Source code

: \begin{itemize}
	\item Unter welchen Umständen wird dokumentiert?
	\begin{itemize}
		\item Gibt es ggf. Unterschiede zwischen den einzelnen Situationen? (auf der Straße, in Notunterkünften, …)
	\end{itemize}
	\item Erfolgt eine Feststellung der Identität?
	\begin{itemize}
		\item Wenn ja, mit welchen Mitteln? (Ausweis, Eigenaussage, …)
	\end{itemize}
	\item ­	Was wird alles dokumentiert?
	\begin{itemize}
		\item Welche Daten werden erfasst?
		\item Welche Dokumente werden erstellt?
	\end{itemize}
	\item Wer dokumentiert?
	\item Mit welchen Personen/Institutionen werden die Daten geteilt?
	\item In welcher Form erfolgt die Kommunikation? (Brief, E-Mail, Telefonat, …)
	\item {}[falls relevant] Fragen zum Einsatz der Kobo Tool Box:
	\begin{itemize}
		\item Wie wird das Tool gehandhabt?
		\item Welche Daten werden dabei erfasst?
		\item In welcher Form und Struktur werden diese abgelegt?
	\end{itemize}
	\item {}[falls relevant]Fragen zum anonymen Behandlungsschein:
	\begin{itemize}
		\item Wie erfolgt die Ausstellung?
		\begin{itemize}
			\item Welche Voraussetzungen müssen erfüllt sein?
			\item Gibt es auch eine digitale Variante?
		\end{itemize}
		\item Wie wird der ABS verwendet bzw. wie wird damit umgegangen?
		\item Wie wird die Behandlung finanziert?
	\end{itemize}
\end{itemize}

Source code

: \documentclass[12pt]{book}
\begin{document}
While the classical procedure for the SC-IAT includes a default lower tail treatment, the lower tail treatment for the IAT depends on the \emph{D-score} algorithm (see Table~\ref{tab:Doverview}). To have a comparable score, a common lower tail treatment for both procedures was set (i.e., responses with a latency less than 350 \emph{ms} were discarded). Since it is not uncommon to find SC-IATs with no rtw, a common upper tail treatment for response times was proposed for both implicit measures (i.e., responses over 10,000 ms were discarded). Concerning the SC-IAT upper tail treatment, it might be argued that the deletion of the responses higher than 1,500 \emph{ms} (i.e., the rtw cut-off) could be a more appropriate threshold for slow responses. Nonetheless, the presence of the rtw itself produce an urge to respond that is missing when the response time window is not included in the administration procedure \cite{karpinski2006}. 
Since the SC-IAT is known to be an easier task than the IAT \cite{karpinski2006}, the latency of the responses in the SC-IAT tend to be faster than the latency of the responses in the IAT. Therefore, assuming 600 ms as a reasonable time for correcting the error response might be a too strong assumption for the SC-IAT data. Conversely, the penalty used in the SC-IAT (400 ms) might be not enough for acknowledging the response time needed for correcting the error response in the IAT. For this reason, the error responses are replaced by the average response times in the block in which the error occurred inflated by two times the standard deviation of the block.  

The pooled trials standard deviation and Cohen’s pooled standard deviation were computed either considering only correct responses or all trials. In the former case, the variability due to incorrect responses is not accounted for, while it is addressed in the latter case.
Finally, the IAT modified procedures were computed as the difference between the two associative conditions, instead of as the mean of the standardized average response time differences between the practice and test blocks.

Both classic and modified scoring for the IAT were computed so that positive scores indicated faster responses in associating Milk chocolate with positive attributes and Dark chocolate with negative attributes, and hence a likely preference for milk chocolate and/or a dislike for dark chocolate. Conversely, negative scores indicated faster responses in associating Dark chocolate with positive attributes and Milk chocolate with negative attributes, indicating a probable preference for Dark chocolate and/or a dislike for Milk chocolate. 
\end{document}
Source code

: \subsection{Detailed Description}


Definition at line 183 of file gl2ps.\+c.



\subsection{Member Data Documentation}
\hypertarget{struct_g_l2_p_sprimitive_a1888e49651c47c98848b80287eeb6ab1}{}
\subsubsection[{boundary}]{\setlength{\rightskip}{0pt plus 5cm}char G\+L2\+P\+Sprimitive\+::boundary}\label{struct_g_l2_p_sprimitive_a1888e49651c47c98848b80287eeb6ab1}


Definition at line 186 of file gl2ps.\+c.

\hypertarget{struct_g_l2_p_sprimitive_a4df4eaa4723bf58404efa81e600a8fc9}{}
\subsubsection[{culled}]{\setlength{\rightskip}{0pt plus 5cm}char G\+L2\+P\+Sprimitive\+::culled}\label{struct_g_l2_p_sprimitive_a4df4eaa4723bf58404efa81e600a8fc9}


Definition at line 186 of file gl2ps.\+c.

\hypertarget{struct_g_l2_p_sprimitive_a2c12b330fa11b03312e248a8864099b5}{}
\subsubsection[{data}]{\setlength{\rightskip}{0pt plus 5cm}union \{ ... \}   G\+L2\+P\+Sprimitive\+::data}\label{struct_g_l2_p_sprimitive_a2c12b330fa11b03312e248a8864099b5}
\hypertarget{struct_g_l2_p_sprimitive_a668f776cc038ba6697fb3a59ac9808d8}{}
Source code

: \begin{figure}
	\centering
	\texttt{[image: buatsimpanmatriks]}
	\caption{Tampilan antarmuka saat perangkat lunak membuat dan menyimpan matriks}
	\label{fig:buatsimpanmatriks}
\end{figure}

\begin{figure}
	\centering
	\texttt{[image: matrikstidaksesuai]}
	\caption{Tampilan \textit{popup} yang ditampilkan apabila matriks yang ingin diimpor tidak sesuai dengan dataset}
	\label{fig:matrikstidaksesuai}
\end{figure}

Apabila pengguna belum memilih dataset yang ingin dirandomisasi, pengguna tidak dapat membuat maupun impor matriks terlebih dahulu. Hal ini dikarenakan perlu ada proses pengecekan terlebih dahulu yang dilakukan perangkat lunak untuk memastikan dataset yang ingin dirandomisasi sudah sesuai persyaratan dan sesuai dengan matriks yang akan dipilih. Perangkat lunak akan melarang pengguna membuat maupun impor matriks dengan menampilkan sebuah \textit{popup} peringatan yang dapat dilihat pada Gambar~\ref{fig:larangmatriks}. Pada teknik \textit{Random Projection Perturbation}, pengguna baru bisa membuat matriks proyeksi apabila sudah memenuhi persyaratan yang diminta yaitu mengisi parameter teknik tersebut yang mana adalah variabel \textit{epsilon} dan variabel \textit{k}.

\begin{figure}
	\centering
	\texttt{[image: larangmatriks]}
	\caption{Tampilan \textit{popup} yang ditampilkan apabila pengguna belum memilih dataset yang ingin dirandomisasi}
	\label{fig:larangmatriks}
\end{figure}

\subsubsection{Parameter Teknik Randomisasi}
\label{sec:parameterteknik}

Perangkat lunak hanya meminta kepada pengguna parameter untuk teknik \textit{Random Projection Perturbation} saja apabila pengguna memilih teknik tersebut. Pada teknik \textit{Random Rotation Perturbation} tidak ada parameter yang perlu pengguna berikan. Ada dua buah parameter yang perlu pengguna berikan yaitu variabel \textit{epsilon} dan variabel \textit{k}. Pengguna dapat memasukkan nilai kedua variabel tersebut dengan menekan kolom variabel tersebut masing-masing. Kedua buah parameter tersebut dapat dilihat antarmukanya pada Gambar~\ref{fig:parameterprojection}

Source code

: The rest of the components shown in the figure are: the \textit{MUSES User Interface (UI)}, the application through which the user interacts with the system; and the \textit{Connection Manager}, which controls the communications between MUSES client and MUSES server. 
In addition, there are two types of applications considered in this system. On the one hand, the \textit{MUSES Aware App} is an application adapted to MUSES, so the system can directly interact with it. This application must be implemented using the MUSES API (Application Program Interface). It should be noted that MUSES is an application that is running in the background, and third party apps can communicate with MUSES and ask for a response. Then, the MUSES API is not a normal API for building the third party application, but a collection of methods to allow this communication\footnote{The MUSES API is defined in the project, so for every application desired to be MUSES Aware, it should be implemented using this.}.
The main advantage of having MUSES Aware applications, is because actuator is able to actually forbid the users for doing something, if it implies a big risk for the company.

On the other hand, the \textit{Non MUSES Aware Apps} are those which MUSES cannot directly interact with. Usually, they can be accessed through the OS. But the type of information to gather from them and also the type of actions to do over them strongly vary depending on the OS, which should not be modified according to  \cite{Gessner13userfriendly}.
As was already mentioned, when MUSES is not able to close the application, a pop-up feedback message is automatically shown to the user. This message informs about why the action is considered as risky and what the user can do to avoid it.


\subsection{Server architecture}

=======

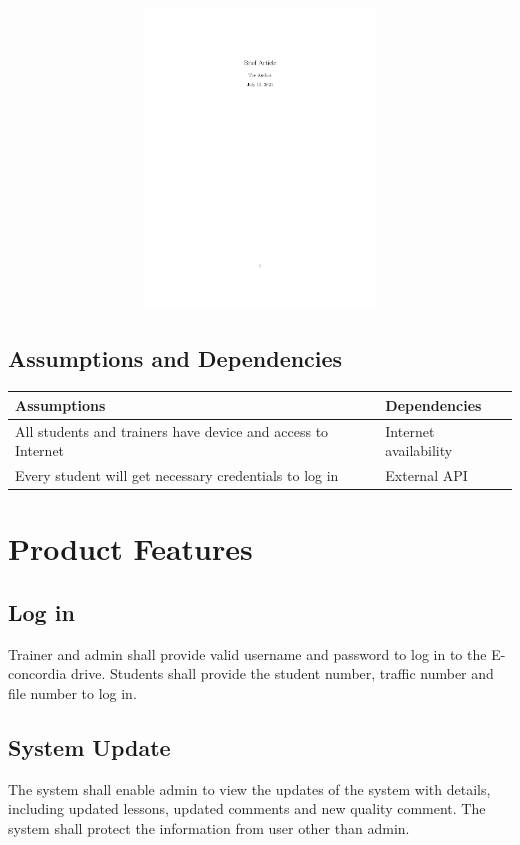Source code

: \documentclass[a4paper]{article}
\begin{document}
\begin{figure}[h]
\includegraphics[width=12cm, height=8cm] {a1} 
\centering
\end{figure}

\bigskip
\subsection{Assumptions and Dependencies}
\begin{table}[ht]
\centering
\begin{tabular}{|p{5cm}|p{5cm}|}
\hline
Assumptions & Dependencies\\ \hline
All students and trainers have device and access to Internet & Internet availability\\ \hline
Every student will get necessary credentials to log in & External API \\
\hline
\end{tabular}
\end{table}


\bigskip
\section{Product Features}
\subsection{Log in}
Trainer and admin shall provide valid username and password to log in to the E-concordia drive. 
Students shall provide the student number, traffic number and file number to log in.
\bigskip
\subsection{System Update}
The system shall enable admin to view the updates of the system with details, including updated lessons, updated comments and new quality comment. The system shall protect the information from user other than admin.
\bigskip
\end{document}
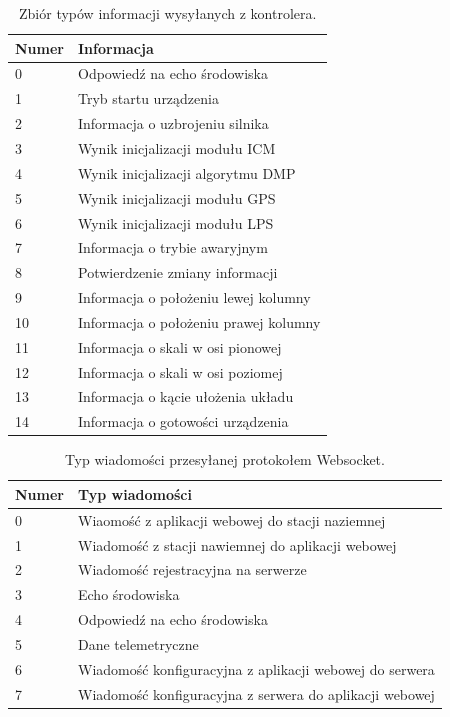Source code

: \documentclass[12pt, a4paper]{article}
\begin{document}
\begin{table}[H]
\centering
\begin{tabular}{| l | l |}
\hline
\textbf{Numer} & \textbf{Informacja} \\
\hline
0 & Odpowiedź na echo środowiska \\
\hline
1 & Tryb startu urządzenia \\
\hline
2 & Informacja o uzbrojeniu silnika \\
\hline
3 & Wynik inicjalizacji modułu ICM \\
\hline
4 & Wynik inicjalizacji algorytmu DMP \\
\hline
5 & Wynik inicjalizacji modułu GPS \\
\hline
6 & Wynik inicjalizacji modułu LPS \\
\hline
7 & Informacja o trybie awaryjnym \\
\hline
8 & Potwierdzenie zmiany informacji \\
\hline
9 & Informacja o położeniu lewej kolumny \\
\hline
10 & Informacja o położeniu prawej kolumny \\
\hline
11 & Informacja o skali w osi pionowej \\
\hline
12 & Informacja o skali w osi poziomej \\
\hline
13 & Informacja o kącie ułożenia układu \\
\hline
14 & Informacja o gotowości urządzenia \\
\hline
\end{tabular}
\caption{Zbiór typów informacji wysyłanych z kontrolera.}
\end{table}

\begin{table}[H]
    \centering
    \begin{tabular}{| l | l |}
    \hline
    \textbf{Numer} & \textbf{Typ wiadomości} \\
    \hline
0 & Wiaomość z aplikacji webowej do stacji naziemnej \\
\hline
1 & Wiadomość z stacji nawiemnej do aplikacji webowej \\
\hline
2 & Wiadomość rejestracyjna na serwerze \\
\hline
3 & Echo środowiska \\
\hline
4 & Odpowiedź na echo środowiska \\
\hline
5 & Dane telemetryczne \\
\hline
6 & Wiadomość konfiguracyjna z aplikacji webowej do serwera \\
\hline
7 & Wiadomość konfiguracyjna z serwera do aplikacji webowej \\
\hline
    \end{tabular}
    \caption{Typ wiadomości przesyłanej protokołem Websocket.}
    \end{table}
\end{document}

=======

- Task goal: From the records above, quote only the lines running from the line with "Umständen wird dokumentiert?" to the line with "werden diese abgelegt?", both lines included.

- Answer area:
	\item Unter welchen Umständen wird dokumentiert?
	\begin{itemize}
		\item Gibt es ggf. Unterschiede zwischen den einzelnen Situationen? (auf der Straße, in Notunterkünften, …)
	\end{itemize}
	\item Erfolgt eine Feststellung der Identität?
	\begin{itemize}
		\item Wenn ja, mit welchen Mitteln? (Ausweis, Eigenaussage, …)
	\end{itemize}
	\item ­	Was wird alles dokumentiert?
	\begin{itemize}
		\item Welche Daten werden erfasst?
		\item Welche Dokumente werden erstellt?
	\end{itemize}
	\item Wer dokumentiert?
	\item Mit welchen Personen/Institutionen werden die Daten geteilt?
	\item In welcher Form erfolgt die Kommunikation? (Brief, E-Mail, Telefonat, …)
	\item {}[falls relevant] Fragen zum Einsatz der Kobo Tool Box:
	\begin{itemize}
		\item Wie wird das Tool gehandhabt?
		\item Welche Daten werden dabei erfasst?
		\item In welcher Form und Struktur werden diese abgelegt?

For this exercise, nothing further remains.